Curiosity is the source of great endeavors.
Peter Drucker noted that leadership has to see things the way they really are before they can make meaningful changes. No one can see everything accurately. But it is relatively simple to perceive successive approximation of reality. Increasing clarity gives you the vital edge in your field.
It only takes a few days to get your people on the same page so they can relinquish their fixed opinions and disparate ideas in exchange for the ability to see actual events as they occur. When people find common desire, they focus together like great sports teams that ride a wave of team spirit. They give you something to work with. Innovation appears spontaneously in unpredictable patterns that create new business realities.
Our research reveals multiple curiosities that appeared with the discovery of Quantum Mechanics and Relativity Theory. The new sciences are groundbreaking. But the development of imaginative thought experiments and systemic thinking that produced them portend creative disruption for the rapid escalation of innovation in this century.

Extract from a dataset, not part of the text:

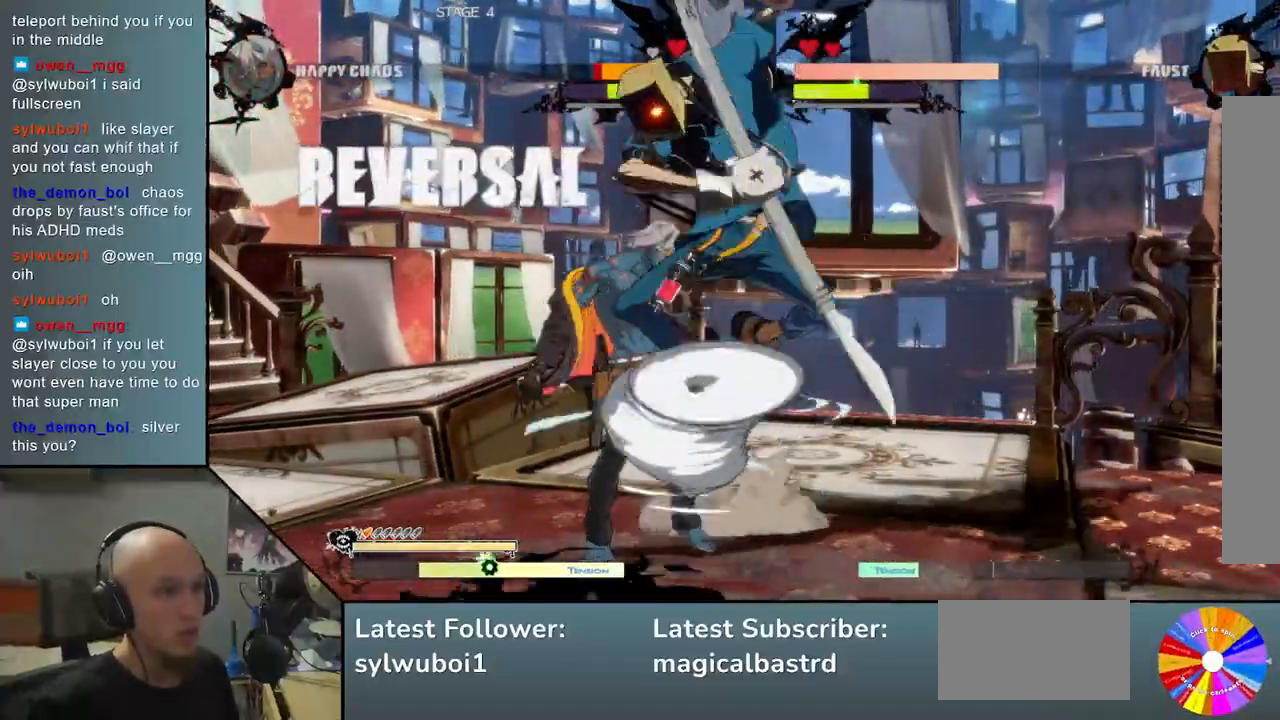
{"buttons": [], "left_stick": "left", "events": []}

Innovative companies grow exponentially. Organizations that imitate are doomed to decline. Inevitably they dissipate. A tree is dying from the moment it sprouts. The essence of your business is ebbing away from the moment you launch. When you see the process of dissipating structures, you can ride the waves of change.
Enduring systems find a way to adapt and reproduce. They evolve, even as the world around them dissolves. These are enduring processes that you can use to create generations of success. By cultivating a curious culture, you enable your teams to evolve by adapting to changes in the business environment.
Beliefs and concepts are overrated in business. Basic truths are self-evident. You can see them for yourself. Problems blind most business teams. Fortunately your key people can learn to notice changes right along with you. When that happens, unexpected innovations will appear.